A study released on concussion patients employing diffusion tensor imaging (DTI) discovered that males took longer to recover following a concussion than females did. Results of the study, which demonstrate that DTI can be used as a bias-free way to foresee concussion outcome, have been published online in the journal Radiology.
It has been documented that more than 17 million Americans experience a mild traumatic brain injury (mTBI) better known as a concussion on an annual basis. Around 15 percent suffer from consistent symptoms sometimes for more than three months.
Evaluating possible results and recovery time following a concussion can be quite difficult. Usually, physicians have to depend on patient response and cooperation in order to properly determine the seriousness of the injury.
"MRI and CT brain images of concussion patients are often normal. Diffusion tensor imaging is the first imaging technique that shows abnormalities associated with concussion, because it is able to see white matter tracts at a microscopic level," said assistant professor of neuroradiology at the University of Pittsburgh School of Medicine, Saeed Fakhran, M.D.

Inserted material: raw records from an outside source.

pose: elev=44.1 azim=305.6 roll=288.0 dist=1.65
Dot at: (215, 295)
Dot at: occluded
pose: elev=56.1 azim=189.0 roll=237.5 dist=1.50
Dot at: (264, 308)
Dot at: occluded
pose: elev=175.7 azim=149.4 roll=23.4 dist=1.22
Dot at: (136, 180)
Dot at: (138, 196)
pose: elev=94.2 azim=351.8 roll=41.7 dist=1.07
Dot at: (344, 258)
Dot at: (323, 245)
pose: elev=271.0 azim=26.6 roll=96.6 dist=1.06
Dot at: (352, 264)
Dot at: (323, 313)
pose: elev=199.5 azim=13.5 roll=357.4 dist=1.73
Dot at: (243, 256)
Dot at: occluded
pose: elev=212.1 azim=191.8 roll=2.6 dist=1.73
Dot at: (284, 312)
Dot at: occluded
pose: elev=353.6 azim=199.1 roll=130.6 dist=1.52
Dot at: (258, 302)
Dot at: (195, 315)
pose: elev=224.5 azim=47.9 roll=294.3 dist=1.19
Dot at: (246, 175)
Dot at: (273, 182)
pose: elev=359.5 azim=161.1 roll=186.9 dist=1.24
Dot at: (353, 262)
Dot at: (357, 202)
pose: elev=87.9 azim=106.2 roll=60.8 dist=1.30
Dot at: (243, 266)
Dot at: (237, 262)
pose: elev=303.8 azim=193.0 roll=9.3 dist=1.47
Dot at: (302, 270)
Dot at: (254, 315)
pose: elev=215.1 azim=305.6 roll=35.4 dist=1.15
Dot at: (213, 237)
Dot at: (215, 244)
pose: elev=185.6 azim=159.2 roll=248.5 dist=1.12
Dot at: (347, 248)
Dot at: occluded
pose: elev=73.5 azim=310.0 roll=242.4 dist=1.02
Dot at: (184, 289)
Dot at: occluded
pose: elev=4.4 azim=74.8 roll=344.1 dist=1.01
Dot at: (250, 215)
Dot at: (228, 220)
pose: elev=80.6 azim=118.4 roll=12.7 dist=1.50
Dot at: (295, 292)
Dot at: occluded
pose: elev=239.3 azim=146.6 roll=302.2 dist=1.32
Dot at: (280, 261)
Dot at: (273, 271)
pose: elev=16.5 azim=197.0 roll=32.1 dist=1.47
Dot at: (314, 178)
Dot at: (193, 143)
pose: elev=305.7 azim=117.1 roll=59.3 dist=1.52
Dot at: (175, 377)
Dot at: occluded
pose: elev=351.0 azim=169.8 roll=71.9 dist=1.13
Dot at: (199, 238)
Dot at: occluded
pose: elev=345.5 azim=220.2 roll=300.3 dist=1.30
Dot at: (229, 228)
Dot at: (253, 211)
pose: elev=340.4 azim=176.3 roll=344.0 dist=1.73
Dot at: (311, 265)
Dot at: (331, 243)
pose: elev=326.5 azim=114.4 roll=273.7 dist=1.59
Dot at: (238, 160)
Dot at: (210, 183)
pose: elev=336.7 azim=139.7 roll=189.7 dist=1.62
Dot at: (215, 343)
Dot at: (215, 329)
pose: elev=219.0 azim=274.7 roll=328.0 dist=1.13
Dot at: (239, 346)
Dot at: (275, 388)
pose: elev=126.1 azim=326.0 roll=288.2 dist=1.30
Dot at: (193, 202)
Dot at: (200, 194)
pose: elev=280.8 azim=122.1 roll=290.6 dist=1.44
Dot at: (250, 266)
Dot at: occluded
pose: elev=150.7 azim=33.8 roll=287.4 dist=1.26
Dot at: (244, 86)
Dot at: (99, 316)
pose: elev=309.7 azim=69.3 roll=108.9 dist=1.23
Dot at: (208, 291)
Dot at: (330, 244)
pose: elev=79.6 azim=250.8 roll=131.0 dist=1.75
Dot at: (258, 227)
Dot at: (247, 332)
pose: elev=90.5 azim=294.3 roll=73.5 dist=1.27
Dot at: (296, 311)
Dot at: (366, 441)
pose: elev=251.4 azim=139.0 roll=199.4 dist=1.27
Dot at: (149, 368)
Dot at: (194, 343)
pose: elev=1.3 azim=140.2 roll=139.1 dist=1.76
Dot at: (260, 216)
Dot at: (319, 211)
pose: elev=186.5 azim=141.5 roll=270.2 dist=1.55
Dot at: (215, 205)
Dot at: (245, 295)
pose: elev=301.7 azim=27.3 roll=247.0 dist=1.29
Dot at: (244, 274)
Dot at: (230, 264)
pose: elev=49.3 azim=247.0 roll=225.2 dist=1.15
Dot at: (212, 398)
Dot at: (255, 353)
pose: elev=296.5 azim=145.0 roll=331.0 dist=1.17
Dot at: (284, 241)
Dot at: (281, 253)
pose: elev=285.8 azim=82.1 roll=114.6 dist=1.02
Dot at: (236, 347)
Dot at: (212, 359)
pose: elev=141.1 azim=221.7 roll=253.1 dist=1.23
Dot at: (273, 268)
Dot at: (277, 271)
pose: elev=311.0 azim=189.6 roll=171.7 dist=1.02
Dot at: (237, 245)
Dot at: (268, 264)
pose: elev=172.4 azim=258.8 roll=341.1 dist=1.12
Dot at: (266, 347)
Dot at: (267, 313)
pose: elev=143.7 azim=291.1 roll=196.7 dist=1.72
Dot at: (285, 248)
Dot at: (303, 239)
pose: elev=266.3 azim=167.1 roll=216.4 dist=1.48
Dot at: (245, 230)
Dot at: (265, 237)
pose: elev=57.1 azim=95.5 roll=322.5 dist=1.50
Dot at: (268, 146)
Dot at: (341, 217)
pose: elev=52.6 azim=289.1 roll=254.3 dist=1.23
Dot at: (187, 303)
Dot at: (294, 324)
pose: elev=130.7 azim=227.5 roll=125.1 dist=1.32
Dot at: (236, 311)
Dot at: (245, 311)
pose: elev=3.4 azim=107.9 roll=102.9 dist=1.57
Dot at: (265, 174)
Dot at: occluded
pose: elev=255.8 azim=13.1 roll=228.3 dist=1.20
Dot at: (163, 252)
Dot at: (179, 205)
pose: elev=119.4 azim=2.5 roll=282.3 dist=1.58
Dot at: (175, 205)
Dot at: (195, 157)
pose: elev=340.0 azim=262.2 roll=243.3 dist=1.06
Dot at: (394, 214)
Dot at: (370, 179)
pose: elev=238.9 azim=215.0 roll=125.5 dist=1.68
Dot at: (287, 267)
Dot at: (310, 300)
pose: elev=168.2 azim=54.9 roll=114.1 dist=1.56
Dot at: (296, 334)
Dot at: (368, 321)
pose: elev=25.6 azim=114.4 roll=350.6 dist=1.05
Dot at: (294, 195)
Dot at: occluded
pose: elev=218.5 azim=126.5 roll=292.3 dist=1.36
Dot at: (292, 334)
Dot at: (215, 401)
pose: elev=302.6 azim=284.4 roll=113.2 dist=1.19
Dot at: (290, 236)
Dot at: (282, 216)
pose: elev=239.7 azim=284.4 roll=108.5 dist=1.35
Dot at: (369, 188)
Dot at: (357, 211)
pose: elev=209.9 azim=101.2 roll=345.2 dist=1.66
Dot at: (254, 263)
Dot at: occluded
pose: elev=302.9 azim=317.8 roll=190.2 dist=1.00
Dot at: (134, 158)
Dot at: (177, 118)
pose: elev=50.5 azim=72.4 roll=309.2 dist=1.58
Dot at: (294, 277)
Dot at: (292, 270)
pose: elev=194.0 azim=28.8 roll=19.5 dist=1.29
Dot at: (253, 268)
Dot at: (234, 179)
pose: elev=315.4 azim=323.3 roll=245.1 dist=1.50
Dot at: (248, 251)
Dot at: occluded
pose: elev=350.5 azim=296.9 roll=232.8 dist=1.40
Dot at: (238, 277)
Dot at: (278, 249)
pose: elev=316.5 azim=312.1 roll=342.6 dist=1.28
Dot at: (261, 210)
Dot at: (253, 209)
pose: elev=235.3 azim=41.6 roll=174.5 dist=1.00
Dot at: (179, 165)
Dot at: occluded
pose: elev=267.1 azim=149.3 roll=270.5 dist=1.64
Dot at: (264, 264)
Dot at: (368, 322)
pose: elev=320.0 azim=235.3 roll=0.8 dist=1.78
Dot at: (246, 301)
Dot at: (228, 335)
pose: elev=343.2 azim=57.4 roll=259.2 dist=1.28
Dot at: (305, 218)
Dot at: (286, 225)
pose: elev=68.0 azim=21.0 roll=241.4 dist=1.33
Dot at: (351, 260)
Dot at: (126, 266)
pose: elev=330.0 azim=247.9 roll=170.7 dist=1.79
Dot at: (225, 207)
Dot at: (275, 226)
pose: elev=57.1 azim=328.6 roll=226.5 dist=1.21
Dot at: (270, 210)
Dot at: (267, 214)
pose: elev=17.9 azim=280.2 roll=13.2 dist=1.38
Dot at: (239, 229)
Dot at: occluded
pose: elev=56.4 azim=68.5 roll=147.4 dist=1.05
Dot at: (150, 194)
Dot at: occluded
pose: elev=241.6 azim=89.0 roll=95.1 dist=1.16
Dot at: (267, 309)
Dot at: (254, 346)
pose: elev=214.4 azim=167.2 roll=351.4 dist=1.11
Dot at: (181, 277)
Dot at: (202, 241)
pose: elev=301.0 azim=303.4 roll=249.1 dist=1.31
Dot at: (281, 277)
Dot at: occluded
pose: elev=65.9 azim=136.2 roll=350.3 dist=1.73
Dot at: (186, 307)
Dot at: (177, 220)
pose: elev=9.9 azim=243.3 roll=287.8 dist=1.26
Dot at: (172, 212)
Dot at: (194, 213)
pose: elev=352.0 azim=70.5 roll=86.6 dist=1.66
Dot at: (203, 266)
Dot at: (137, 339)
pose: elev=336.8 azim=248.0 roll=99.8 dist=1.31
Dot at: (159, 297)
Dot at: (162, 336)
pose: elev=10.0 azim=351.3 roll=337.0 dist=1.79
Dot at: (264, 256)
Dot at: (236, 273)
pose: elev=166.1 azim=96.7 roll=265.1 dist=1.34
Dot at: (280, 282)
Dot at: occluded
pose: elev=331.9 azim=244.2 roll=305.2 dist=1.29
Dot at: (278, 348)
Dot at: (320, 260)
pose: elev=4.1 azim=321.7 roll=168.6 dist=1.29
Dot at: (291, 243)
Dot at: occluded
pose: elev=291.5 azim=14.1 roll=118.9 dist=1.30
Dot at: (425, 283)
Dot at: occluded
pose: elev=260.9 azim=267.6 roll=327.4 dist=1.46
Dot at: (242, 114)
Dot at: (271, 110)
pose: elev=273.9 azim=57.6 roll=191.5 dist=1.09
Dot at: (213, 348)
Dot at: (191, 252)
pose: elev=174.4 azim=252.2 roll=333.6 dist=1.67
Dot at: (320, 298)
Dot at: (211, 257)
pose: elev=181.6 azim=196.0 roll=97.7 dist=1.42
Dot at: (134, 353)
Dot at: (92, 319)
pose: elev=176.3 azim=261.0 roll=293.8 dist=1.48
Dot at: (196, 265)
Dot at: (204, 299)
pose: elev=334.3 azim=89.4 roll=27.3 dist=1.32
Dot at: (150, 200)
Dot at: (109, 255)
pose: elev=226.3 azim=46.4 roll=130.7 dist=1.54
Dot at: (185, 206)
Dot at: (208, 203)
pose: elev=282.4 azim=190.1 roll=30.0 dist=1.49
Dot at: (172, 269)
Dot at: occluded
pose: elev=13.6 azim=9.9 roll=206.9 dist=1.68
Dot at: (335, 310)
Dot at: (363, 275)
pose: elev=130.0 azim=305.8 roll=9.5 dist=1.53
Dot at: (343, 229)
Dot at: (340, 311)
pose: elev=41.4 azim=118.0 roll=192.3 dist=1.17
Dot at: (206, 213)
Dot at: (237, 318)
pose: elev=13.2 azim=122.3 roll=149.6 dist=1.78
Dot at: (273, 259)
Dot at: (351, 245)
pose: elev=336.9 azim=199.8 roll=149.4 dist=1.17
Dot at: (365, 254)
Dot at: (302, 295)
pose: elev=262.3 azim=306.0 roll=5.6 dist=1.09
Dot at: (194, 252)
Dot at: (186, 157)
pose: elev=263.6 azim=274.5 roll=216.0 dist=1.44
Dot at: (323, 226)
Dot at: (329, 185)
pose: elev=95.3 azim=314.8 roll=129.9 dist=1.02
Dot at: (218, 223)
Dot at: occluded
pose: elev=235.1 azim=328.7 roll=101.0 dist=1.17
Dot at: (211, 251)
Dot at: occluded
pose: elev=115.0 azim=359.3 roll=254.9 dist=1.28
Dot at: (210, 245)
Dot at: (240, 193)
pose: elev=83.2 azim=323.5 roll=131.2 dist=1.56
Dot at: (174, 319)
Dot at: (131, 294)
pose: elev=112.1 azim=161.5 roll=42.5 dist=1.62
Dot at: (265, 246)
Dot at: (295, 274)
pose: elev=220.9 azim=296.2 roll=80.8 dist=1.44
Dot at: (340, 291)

DTI is a highly developed form of MRI that enables researchers to examine and evaluate microscopic changes in the brain's white matter. The brain's white matter is comprised of millions of nerve fibers called axons that function like communication cables connecting different areas of the brain. DTI produces a measurement, called fractional anisotropy (FA), of the movement of water molecules along axons. In normal, healthy white matter, the direction of water movement is mostly homogeneous and measures high in FA. When water movement is more random, FA values is reduced. Unusually low FA is linked with cognitive impairment in patients with brain injuries.
The research team studied the medical records and imaging results of 69 patients diagnosed with mTBI between 2006 and 2013, including 47 males and 22 females, and 21 controls composed of 10 males and 11 females (average age of males: 17; average age of females: 16). Of the 47 males with mTBI, 32 (68 percent) were injured while playing a sport, as well as 10 of the 22 females (45 percent).
All patients received the same assessment, including a computerized neurocognitive test and DTI of the brain. The DTI scans of the mTBI patients showed irregularities within the uncinate fasciculi (UF), a white matter tract that connects the frontal and temporal lobes of the brain. Although its precise role is contentious, the UF tract is believed to allow temporal lobe-based memory associations to modify behavior though interactions with another area of the brain.
The DTI scans showed that compared to the female mTBI patients, the male mTBI patients had considerably decreased UF FA values.
"In the future, we would like to look at the issue of gender and concussions more in depth to determine who does better and why," said Fakhran.
A statistical analysis of the data showed that UF FA value was a better predictor of recovery time than initial symptom severity based on neurocognitive testing. The most significant risk factor for a recovery time longer than three months was decreased UF FA. Male gender also directly corresponded with increased recovery time.
"The potential of DTI and UF FA to predict outcome after concussion has great clinical impact. Currently, we are heavily reliant on patient reporting, and patients may have ulterior motives, such as wanting to get back to play. But you can't trick an MR scanner," said Fakhran.
The median time to symptom recovery for all concussion patients was 54 days. Yet, when compared to the female patients who recovered in a median of 26.3 days, recovery was considerably longer for the male patients (an average of 66.9 days), regardless of initial symptom severity.
"Male gender and UF FA values are independent risk factors for persistent post-concussion symptoms after three months and stronger predictors of time to recovery than initial symptom severity or neurocognitive test results," said Fakhran.
Fakhran also notes that the outcomes of the study provide a possible role for UF FA values in triaging concussion in patients in the future.
"There's prognostic value in DTI for both children participating in sports as well as for professional athletes. Lower FA values in the uncinate fasciculi could offer a metric for evaluating the severity of mild traumatic brain injuries and predicting clinical outcome. We're not at the point where DTI can provide individual prognoses yet, but that's the hope and goal," he said.